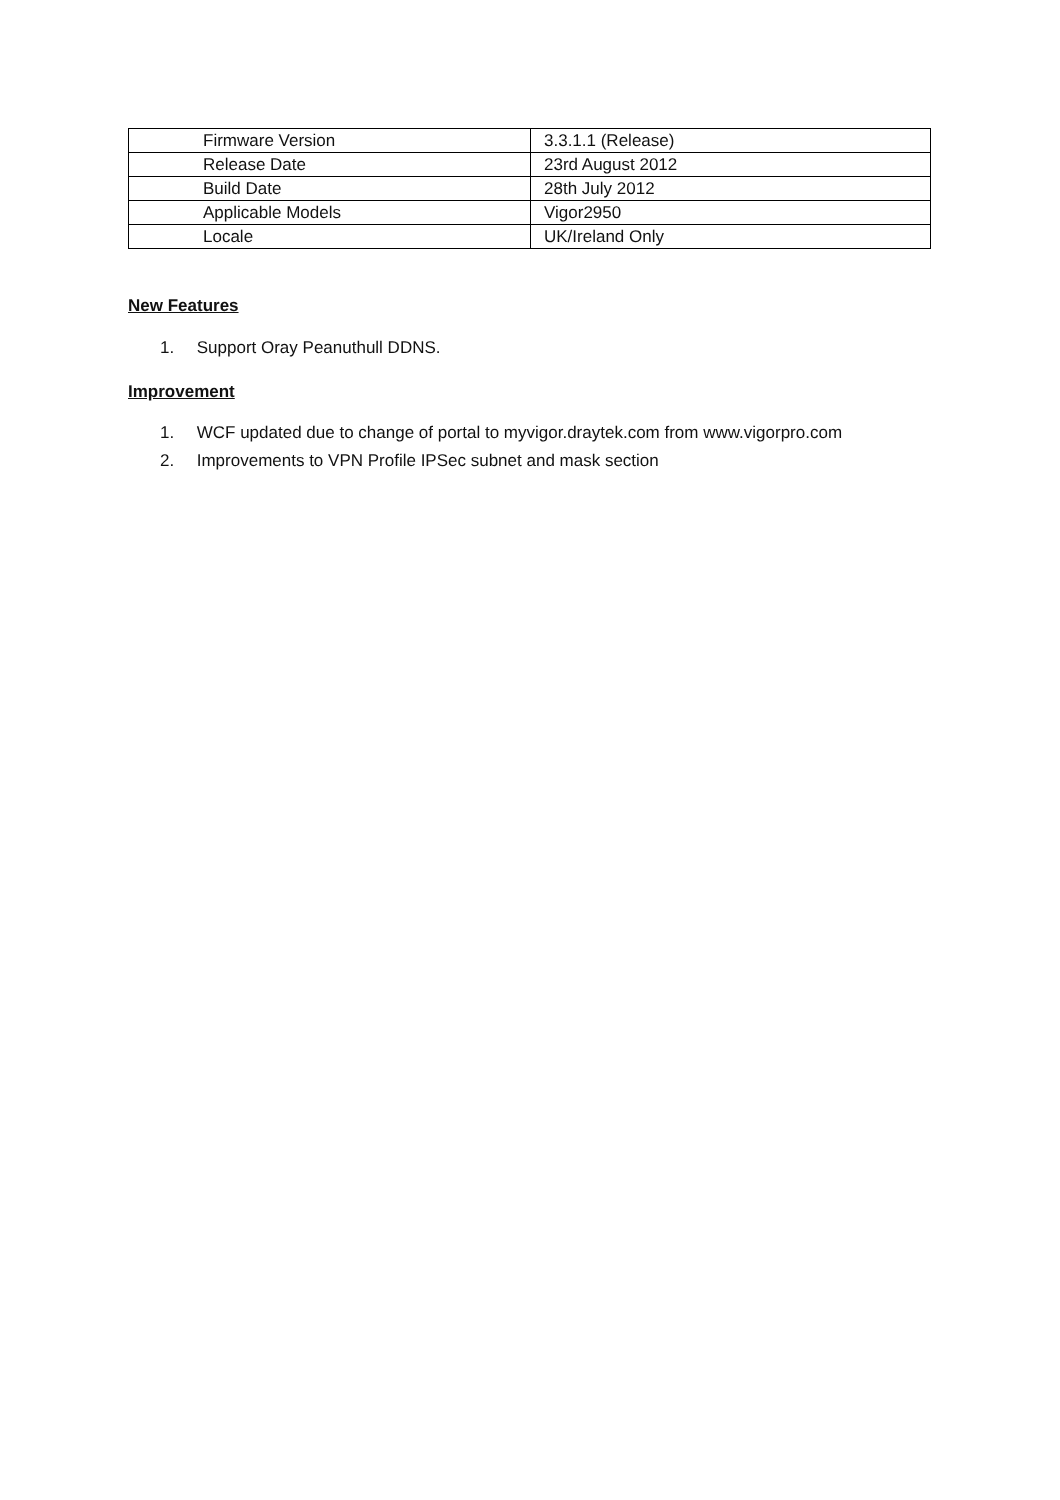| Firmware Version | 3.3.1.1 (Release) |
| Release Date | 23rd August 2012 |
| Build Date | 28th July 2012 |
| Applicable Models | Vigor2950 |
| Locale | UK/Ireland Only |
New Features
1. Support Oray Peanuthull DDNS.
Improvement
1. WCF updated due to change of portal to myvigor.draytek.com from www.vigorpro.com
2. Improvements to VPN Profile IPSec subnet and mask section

_PROBLEM TO WORK ON_
Each entry above is to be given again exactly, and any image in it is to be dropped.

_ANSWER TO THIS EXERCISE_
| Firmware Version | 3.3.1.1 (Release) |
| Release Date | 23rd August 2012 |
| Build Date | 28th July 2012 |
| Applicable Models | Vigor2950 |
| Locale | UK/Ireland Only |
New Features
1. Support Oray Peanuthull DDNS.
Improvement
1. WCF updated due to change of portal to myvigor.draytek.com from www.vigorpro.com
2. Improvements to VPN Profile IPSec subnet and mask section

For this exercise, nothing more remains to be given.